TSL: It seemed to me at Chain Reaction that you were really different than the other bands. Do you often play with bands with such different demographics?

EE: Yeah, I mean, with Sarge, it never seemed like a big deal because we were still kids, and even if we were playing different types of music, I very much envisioned our community as being the same community…we’d play with hard-core bands.

And it’s so funny because indie-rock kids are total assholes about hard-core bands but the hard-core kids would totally accept us and be nice and cool about things…the hard-core kids were a lot cooler to us than our friends were to them. But I think it’s getting a little harder now because with Sarge I was 19-22 and now, I mean, I’m not the oldest person in the band but I feel like, I mean, you play shows with people a decade younger than you and it’s the whole Fashion Police thing and I totally understand that–I was exactly like that at 18–where I was all punk-rocked out wherever I went. We’re all like, we don’t fucking care. Nobody makes the effort.
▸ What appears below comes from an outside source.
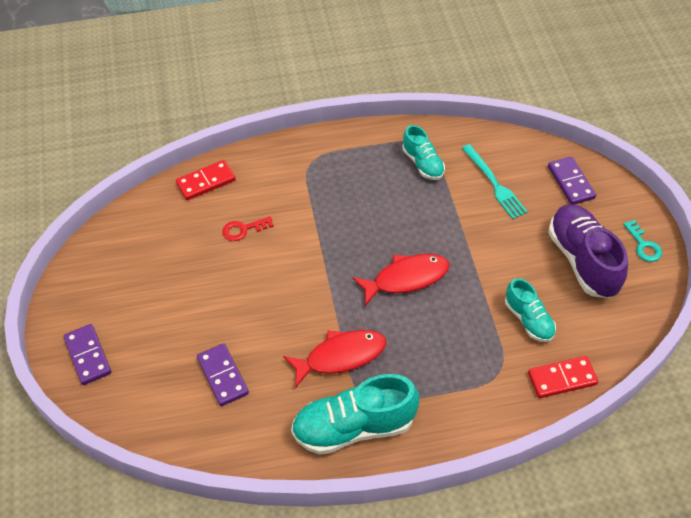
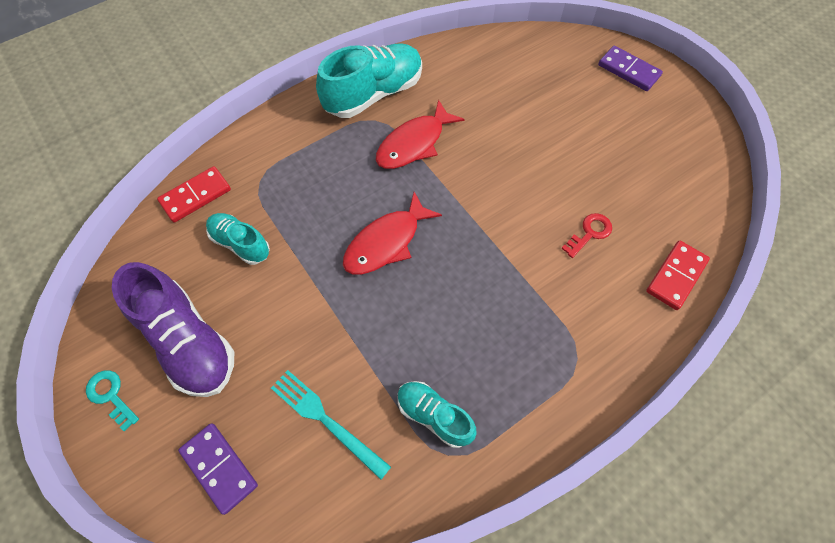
camera: 155 degrees right, 10 degrees up
purple domino [197,343,249,406] -> none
TSL: Do you have a favorite place to play?

EE: Chicago with Sarge had some really great shows, but we haven’t had any yet. We’re kinda the low man on the totem pole. Chicago’s a really busy town musically. Middle East and Boston–love it [Sean concurs]. I’ve always had a great time in Houston. Blackberry in Portland was a really great venue.

TSL: You’re going in to record in the end of November. Do you know how long the whole process will take?

EE: We are hoping to God our work will be done by December 15–master and everything and we hope to have it in hand by mid-February and in stores by March.

TSL: What’s your relationship with college radio been like, both with Sarge and now?

EE: Colleges have been cool. With Sarge it was nice because we didn’t know where to play and I was doing all the booking myself and I didn’t know where to go and I could usually call the [college] radio station and eventually get passed to someone who had heard of Sarge and would help out. It’s all different branches of the same thing, whatever that counter cultural, underground community is. College kids are cool and everyone’s helping each other out and we try to help out bands and I’ve got a million numbers so I definitely help bands with bookings and I just figure that everyone evens out in the end.